Eduardo Vivieros de Castro, 2014
Eduardo Vivieros de Castro, a renowned Brasilian anthropologist, argues that outside of the Western canonical approach tribal myth can be considered philosophy. In a work saturated with difficult language laid beautifully together, he tackles Deleuze and Guattari’s oeuvre in order to both formulate his approach and advance a metaphysical critique. His methodology is underpinned by psychoanalysis but draws heavily on classical anthropological theory from Levi-Strauss, deploying myths to illustrate his points about truth, function, and metaphilosophy. At the core of Vivieros de Castro’s work is the Yanomani’s understanding of the jaguar. He asserts that there is a genuine equivalence between humans and animals in their ontology. The jaguar has relation to blood in the same way humans do to beer, but this is not a structural interpretation: it is rather, what he terms a perspectivist one. The book is rich with theory, much of it veering far away from what anthropologists have traditionally considered (in its basally psychoanalytic enagagement), but familiar names like Mauss and Malinowski crop up and there is also a discussion of the general economy of Bataille, which drew from anthropological reasoning.

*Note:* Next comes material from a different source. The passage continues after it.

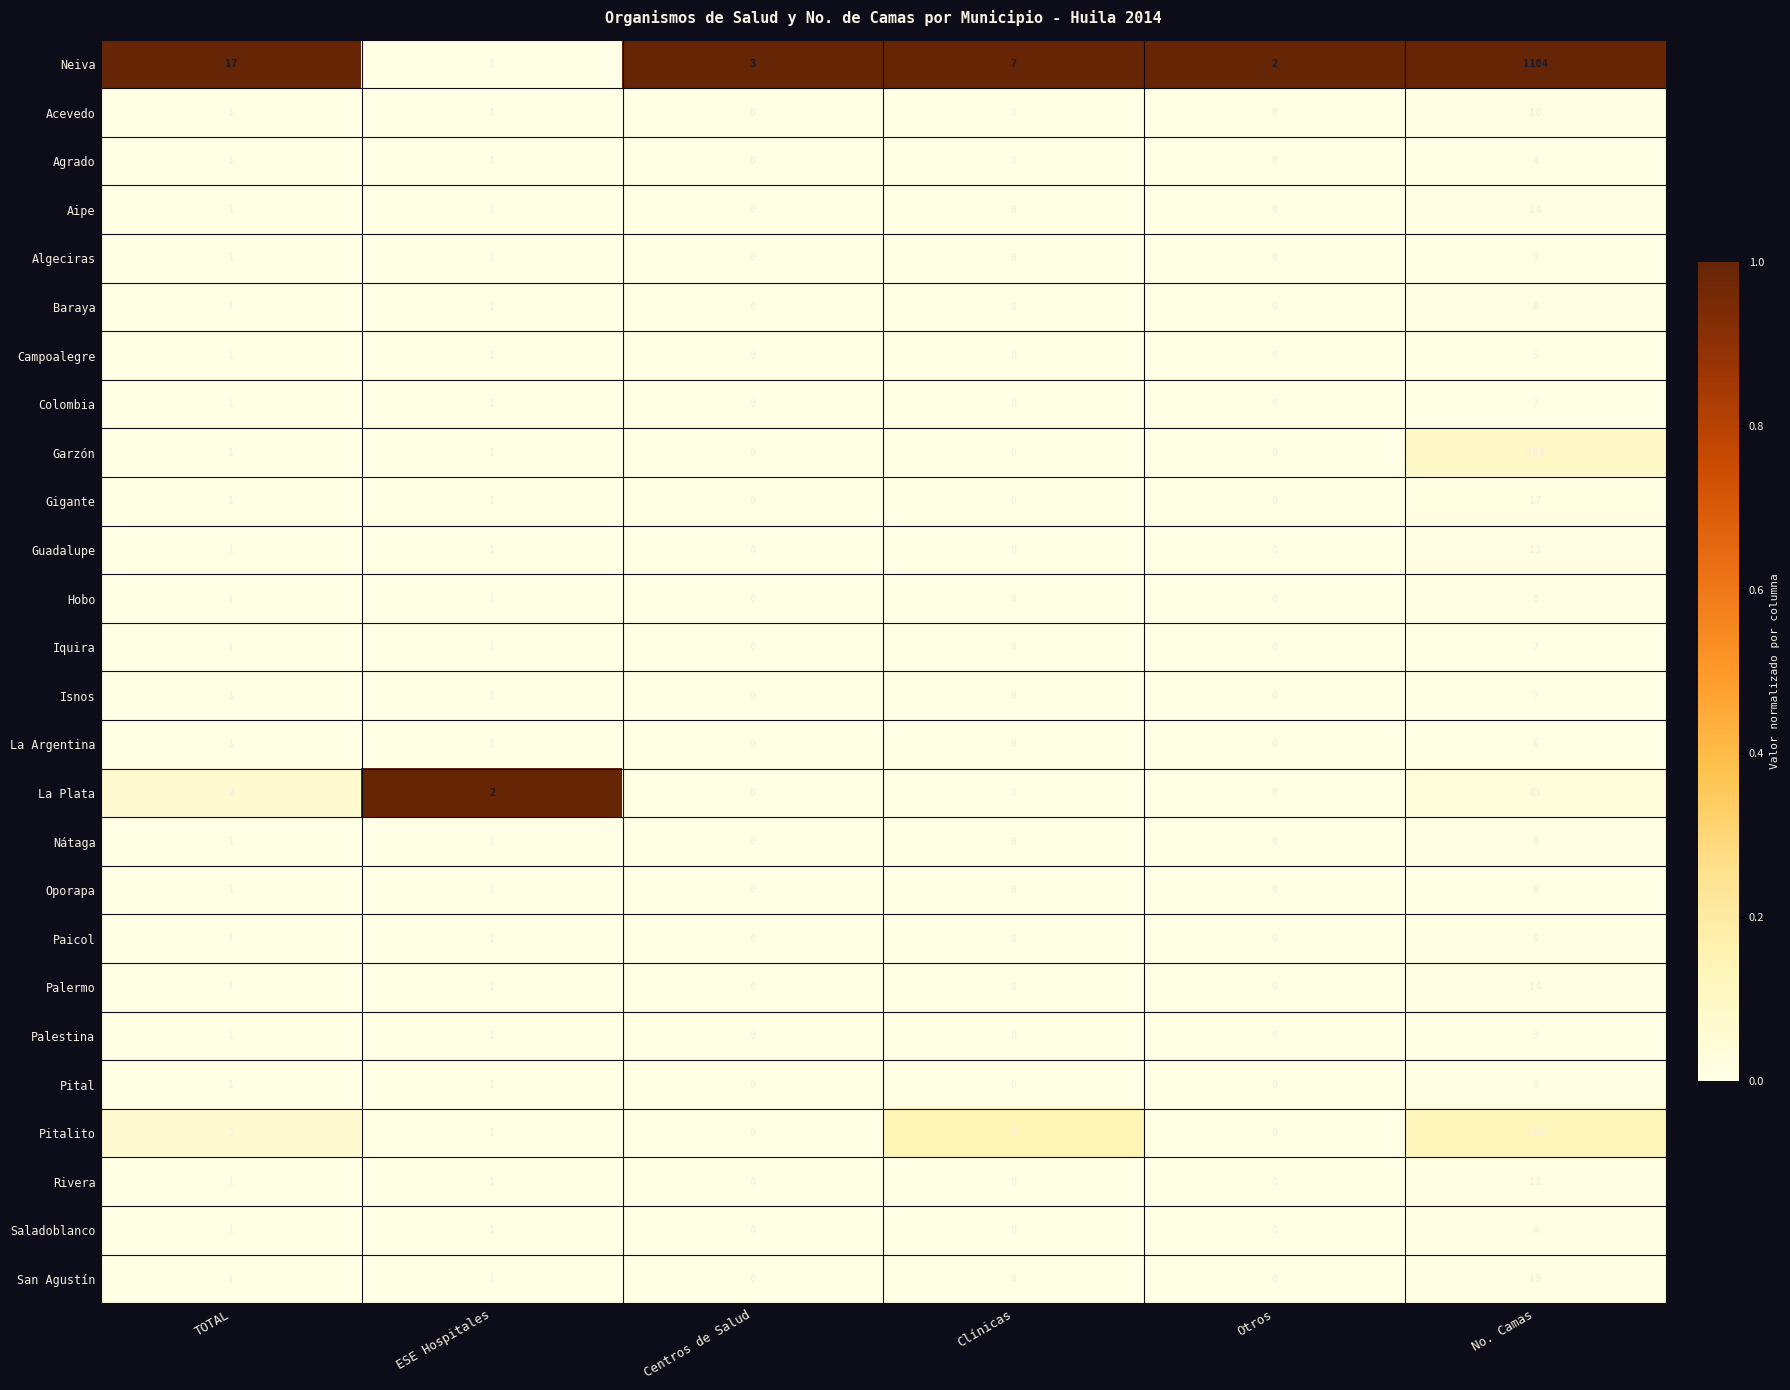

At how many categories does at least one series exceed 0?

6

Given the brevity I think this book, or at least its first chapter, is worth reading. Certainly the concepts it deploys are interesting. But few will be able to interpret the innumerable twists and turns of Vivieros de Castro’s arguments without an intimate knowledge of Deleuze and Guattari. Having been acquainted with their major works I was still, very often and in particular in the last half of the book, far too lost to recount what was going on.